The discipline is not just in how dissent is delivered, but in agreeing in advance how dissent will be handled.

Jim Collins emphasizes that disciplined teams are crucial for organizational success. He believes in hiring self-motivated individuals, aligning them with a clear vision, and empowering them to take disciplined actions. This focus and consistency drive long-term excellence

Jim Collins on discipline, author of Good to Great:

That is the gap that the SpatzChat™ app has been specifically designed for, to directly address this type of situation.
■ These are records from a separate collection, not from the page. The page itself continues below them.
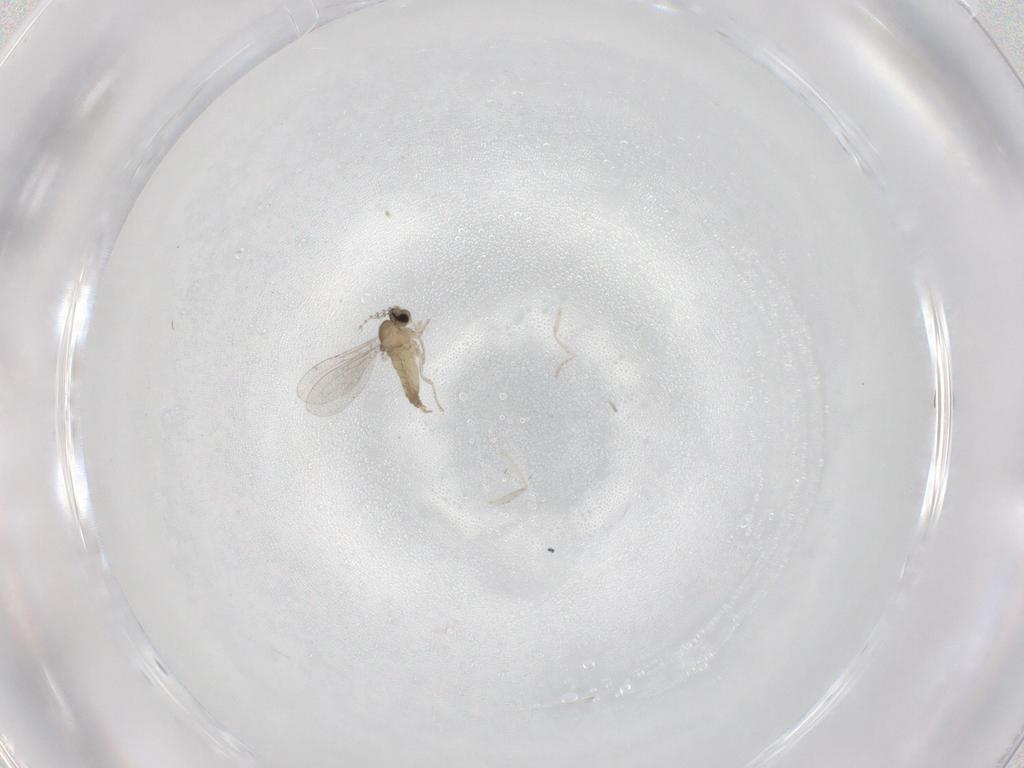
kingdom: Animalia
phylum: Arthropoda
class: Insecta
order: Diptera
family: Cecidomyiidae
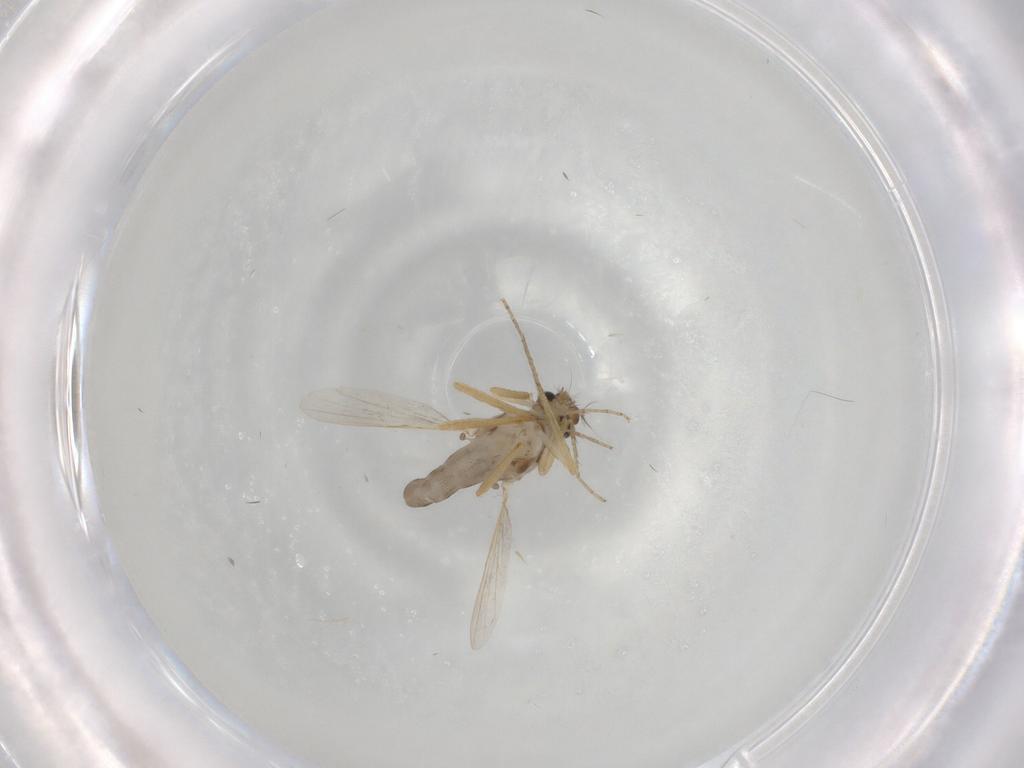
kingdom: Animalia
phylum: Arthropoda
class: Insecta
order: Diptera
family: Ceratopogonidae
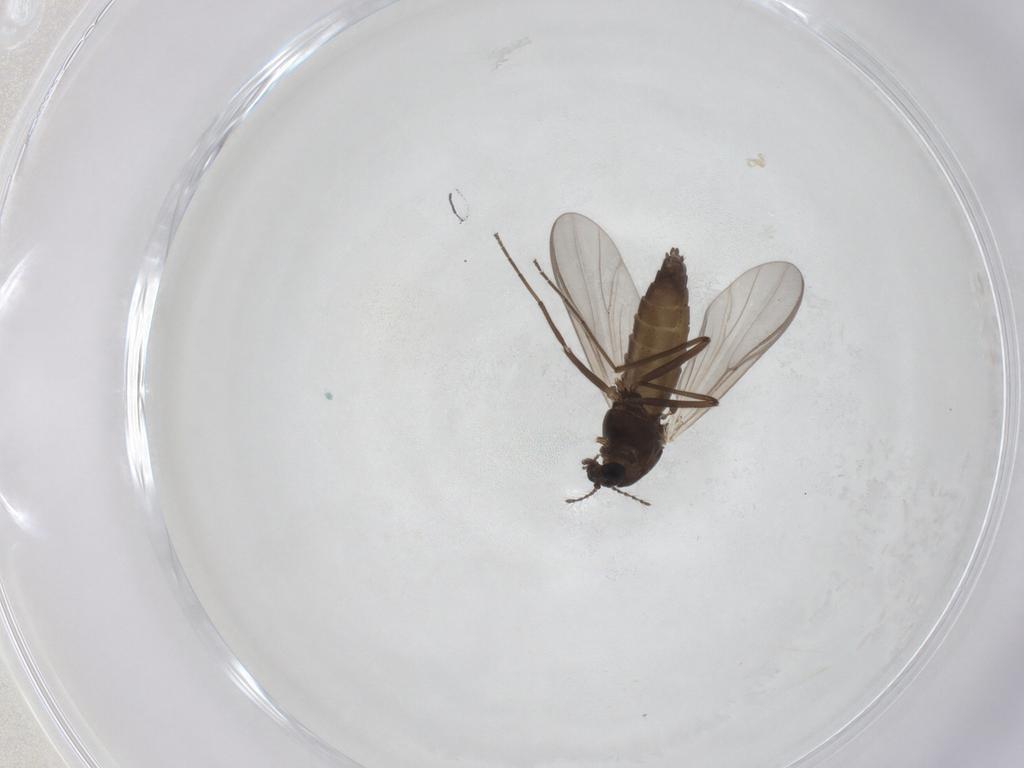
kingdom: Animalia
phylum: Arthropoda
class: Insecta
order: Diptera
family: Chironomidae
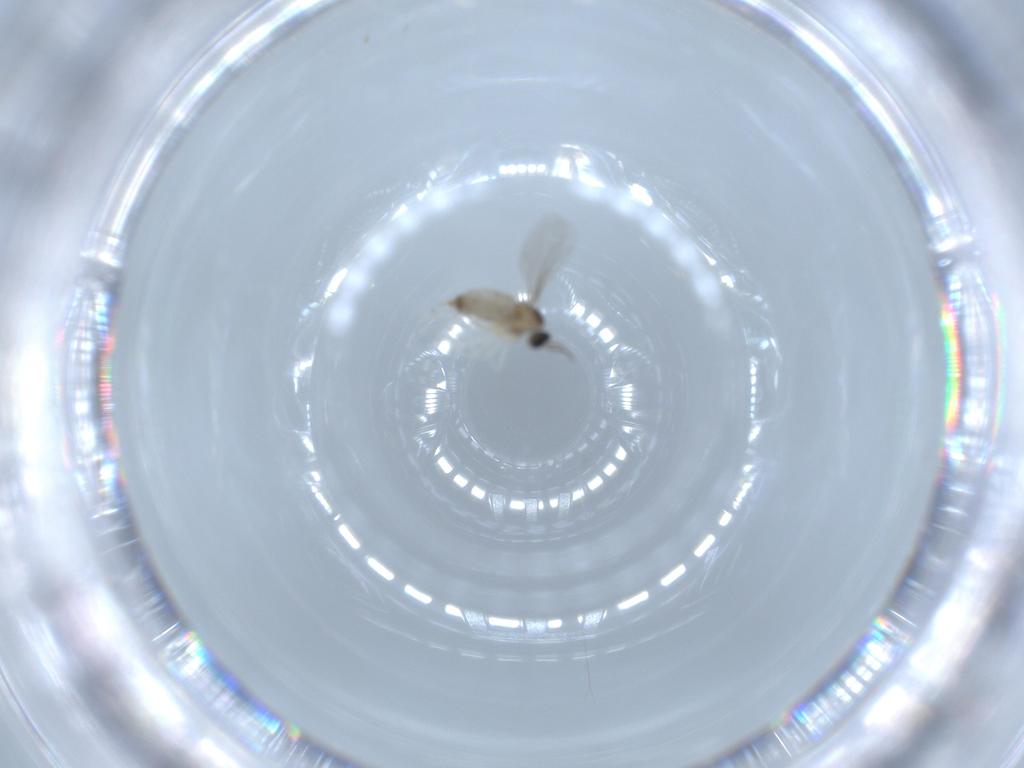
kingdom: Animalia
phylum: Arthropoda
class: Insecta
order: Diptera
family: Cecidomyiidae
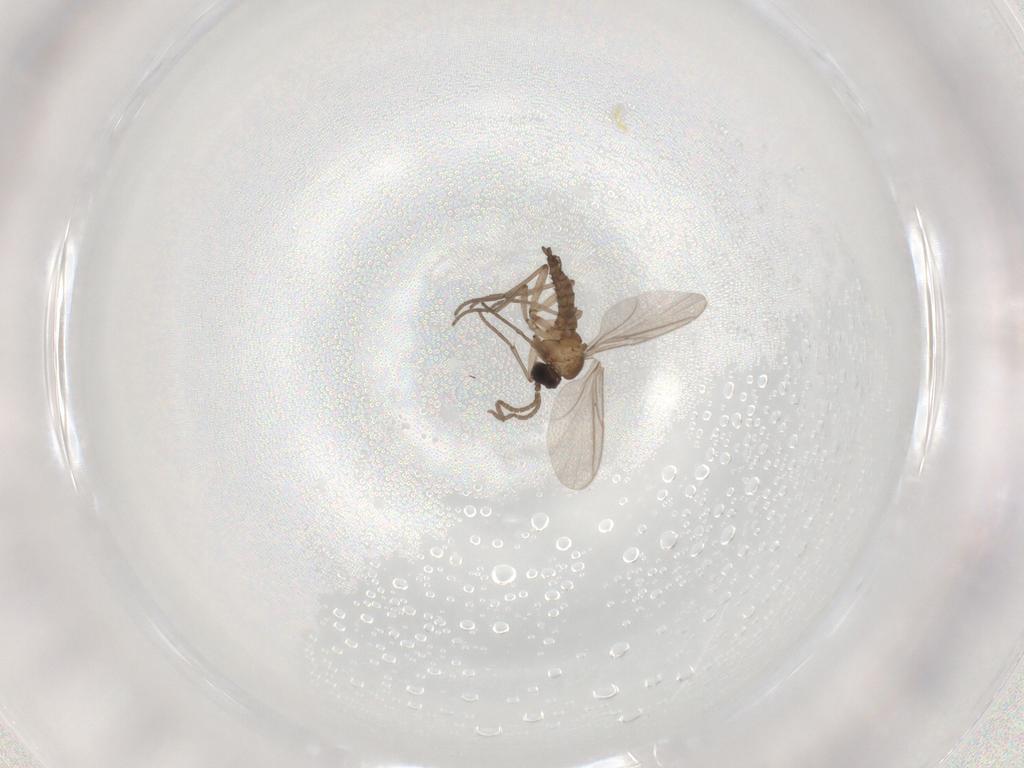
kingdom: Animalia
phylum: Arthropoda
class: Insecta
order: Diptera
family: Sciaridae
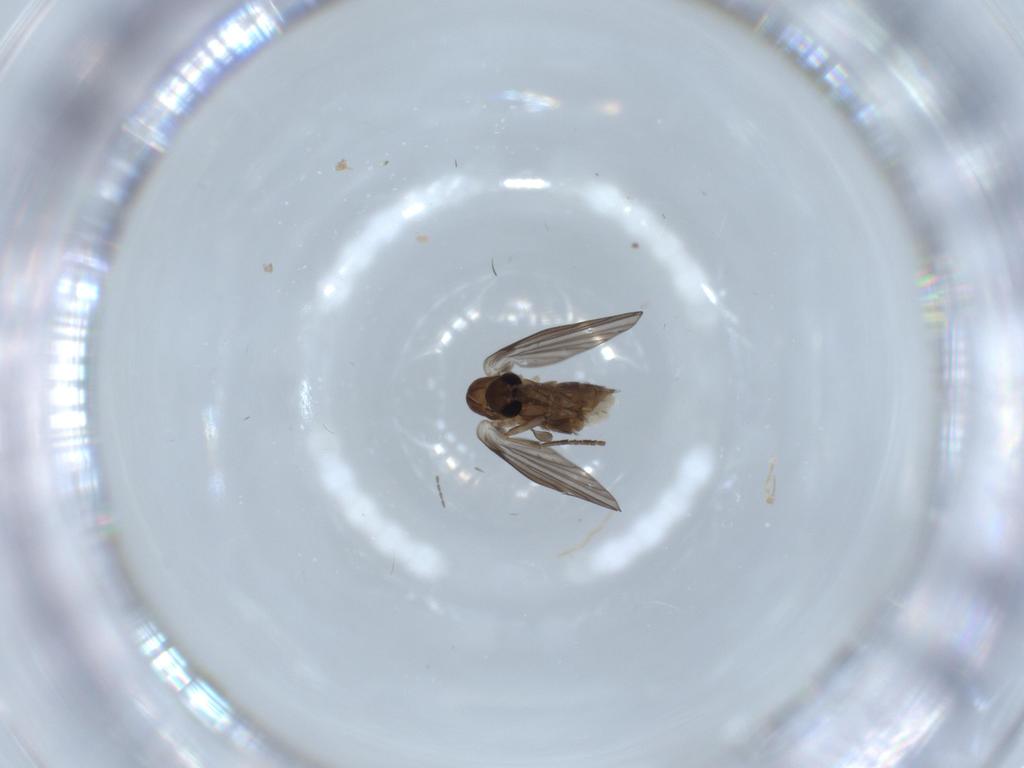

The SpatzChat™ is not just a messaging toolkit. It is a disciplined dissenting system. It allows team members to:

  • Understand and Agree to the process before engaging in any difficult conversations.
  • Raise concerns in real-time, using a simple, recognized structure (initial verbal caution).
  • Use the SpatzChat™ app, initiated after, when convenient, if the caution is ignored or challenged.
  • Escalate through the 3-steps nudged-on by the app and document when still unresolved.
  • Finally, resolve the issue through the transparent, Spatz Team and AI Review process.

The goal is not to encourage more dissent for its own sake. It is to ensure that dissent is:

  • Prepared for fairly.
  • Structured fairly.
  • Protected fairly. and
  • Resolved fairly

I think the ultimate discipline in dissent is not just in how one speaks up, but in agreeing in advance how dissent will be handled.

I believe that without that agreement, dissent can feel like disruption. With it, dissent becomes a tool for better decisions.

SpatzChat™ aims to make that shift practical, in real-time and direct.